These revelations could not have come at a timely situation as tensions escalate between the Construction, Forestry, Mining and Energy Union (CFMEU) and the said company.
Steve McCann, chief executive of Lend Lease, referred to the union as a disgrace and even went on accusing it of raising the building sites’ safety concerns in order to distract the commission on governance and union governance.
However, a document from the internal department of Lend Lease revealed that the company was able to identify several issues on safety during a scheduled business review last March, when more than 70 of the building sites all over the country were named and placed on a watch list.

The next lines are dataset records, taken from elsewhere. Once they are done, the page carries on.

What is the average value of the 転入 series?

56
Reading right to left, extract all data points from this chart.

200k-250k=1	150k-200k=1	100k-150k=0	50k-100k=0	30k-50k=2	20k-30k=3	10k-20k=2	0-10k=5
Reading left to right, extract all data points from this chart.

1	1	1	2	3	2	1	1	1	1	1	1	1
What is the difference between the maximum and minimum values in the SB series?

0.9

The said document, which was disclosed to Fairfax Media, revealed that Lend Lease has a record of more than 60 incidents, 30 of which included falling objects, like scaffolding and tools. It showed that many of the cases indicated failures to offer exclusion zones and safety restraints in areas where the workers were required to work from high places.

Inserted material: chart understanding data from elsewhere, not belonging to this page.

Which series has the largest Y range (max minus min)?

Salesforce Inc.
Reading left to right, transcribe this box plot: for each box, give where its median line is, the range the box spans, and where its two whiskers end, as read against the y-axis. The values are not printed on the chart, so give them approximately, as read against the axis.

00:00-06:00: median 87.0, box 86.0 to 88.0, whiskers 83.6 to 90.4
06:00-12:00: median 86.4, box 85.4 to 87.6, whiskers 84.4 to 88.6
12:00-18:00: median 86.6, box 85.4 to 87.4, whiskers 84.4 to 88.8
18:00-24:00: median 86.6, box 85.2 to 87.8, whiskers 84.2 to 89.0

There were six incidents related to exposed electric shock where the company failed to properly lock out and isolate the supply of electricity.
Other incidents were related to employees falling from spaces in the ceiling, collapsed scaffolding and ladders. Record shows that there were more than 15 smoulder and fire incidents, many of which were related to heat-related work like welding.
Admission of Guilt?
According to the national construction secretary of CFMEU, Dave Noonan, the company was brave enough to acknowledge its crucial safety issues.
Noonan added that the issues which are related to falling objects due to improper exclusion zones, electrocution risks, falls from heights and collapse of specific structures, goes to show that the company has to step up its game when work safety and health is concerned.
In an interview, a representative for Lend Lease said that the existence of the document is proof that the company is serious about its ongoing efforts on safety, as it is their top priority.
She adds that the document is not a regulatory or legislative requirement but a part of the internal management development process of the company.
The spokeswoman notes that it is a Lend Lease proactive and self-imposed process which they apply on a few business units and projects in order to guarantee that safety concerns get the right response. The process includes focus and resourcing from the higher management in order to put preventive acts in order.
Furthermore, she adds that the internal document is enough evidence that the management has a serious commitment on health and safety.
According to Lend Lease, during the last five years, there has been a significant decrease of time lost because of injury and it strongly rejects claims from the CFMEU that it has compromised the standard levels of safety.